The surface protection film of Comparative Example 4 had more (G) difunctional acyclic aliphatic isocyanate compounds than (F) trifunctional or higher isocyanate compounds, and at a high peel speed of 30 m / min. The adhesive strength was too large and the durability was poor.

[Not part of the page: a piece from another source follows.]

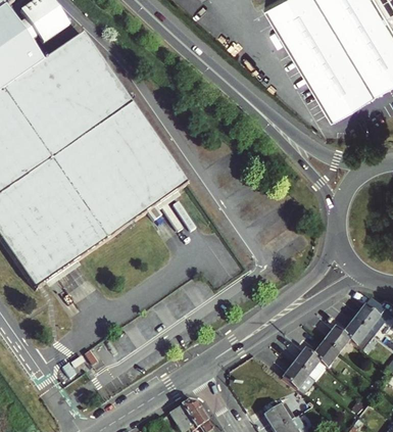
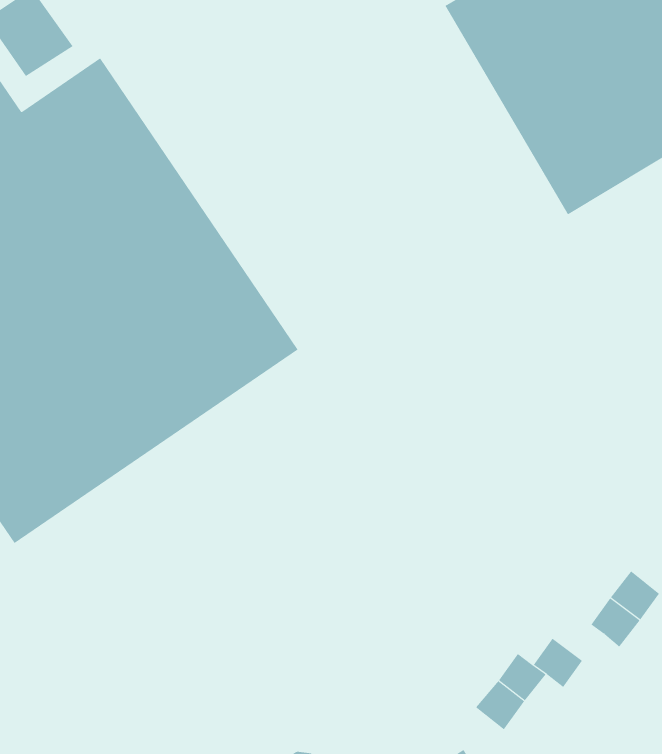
building: [323,325,350,351] -> none

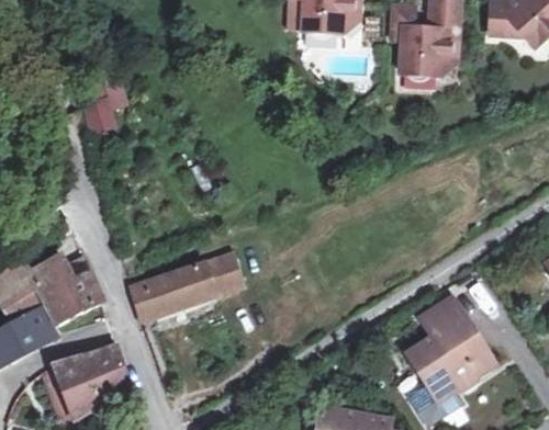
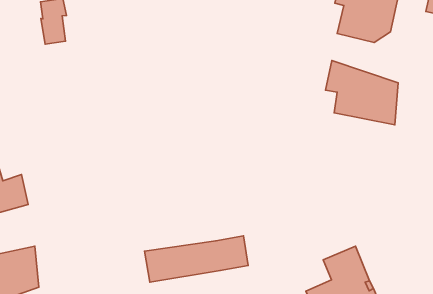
building: none -> [325,60,398,125]
building: [131,254,243,319] -> [145,236,248,282]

Thus, in the surface protective films of Comparative Examples 1 to 4, (1) the adhesive strength was balanced at low peeling speed and high peeling speed, (2) the occurrence of adhesive residue was prevented, (3) excellent antistatic performance and (4) rework performance could not be satisfied at the same time.

Claims (1)

A surface protection film obtained by forming on one or both sides of a resin film a pressure-sensitive adhesive layer obtained by cross-linking a pressure-sensitive adhesive composition containing an acrylic polymer, (H) an antistatic agent, and a cross-linking agent,
When the acrylic polymer is 100 parts by weight in total,
(A) a total of 50 to 91 parts by weight of at least one (meth)acrylic acid ester monomer having an alkyl group with a carbon number of C4 to C18;
(B) 0.1 to 10 parts by weight of at least one copolymerizable monomer containing a hydroxyl group;
(C) a total of 0 to 1.0 parts by weight of a copolymerizable monomer containing a carboxyl group (including the case where the (C) copolymerizable monomer containing a carboxyl group is not contained);
As a copolymerizable monomer group, the total of at least one of (D) a hydroxyl group-containing polyalkylene glycol mono(meth)acrylate monomer or a hydroxyl group-free alkoxypolyalkylene glycol mono(meth)acrylate monomer is 0 more than 49.9 parts by weight or less, and/or (E) at least one nitrogen-containing vinyl monomer containing no hydroxyl group, carboxyl group, or isocyanate group or an alkoxy group-containing alkyl (meth)acrylate monomer containing no hydroxyl group A total of more than 0 parts by weight and 20 parts by weight or less is a copolymer acrylic polymer obtained by copolymerizing only,
The (A) (meth)acrylic acid ester monomer having an alkyl group having a carbon number of C4 to C18 is butyl (meth)acrylate, isobutyl (meth)acrylate, pentyl (meth)acrylate, hexyl (meth)acrylate, heptyl (meth)acrylate. ) acrylate, octyl (meth) acrylate, isooctyl (meth) acrylate, 2-ethylhexyl (meth) acrylate, nonyl (meth) acrylate, isononyl (meth) acrylate, decyl (meth) acrylate, isodecyl (meth) acrylate, undecyl (meth) acrylate ) acrylate, dodecyl (meth)acrylate, tridecyl (meth)acrylate, tetradecyl (meth)acrylate, pentadecyl (meth)acrylate, hexadecyl (meth)acrylate, heptadecyl (meth)acrylate, octadecyl (meth)acrylate, myristyl (meth)acrylate , isomyristyl (meth)acrylate, cetyl (meth)acrylate, isocetyl (meth)acrylate, stearyl (meth)acrylate, at least one selected from the group of compounds consisting of isostearyl (meth)acrylate,
The cross-linking agent consists of (F) a trifunctional or higher isocyanate compound and (G) a difunctional acyclic aliphatic isocyanate compound,
In the pressure-sensitive adhesive composition, the sum of the (F) trifunctional or higher isocyanate compound and the (G) difunctional acyclic aliphatic isocyanate compound with respect to 100 parts by weight of the acrylic polymer is 0.1 Containing at a rate of ~5.0 parts by weight,
The weight ratio (F/G) between the (F) trifunctional or higher isocyanate compound and the (G) difunctional acyclic aliphatic isocyanate compound is 1 to 90,
The (G) bifunctional acyclic aliphatic isocyanate compound is a bifunctional acyclic aliphatic isocyanate compound produced by reacting an aliphatic diisocyanate compound and a diol compound,
The (H) antistatic agent is (H-1) an ionic compound having a melting point of 30 to 50° C.,
The surface protective film has a surface resistivity of 5.0×10 ⁺¹⁰ Ω/□ or less and a peeling electrification voltage of ±0 to 1 kV,
The pressure-sensitive adhesive layer has an adhesive strength of 0.05 to 0.1 N/25 mm at a low peel speed of 0.3 m/min and a high peel speed of 30 m when the adherend is used as a polarizing plate and peeled in a 180° direction. A surface protective film having an adhesive strength of 1.0 N/25 mm or less at /min.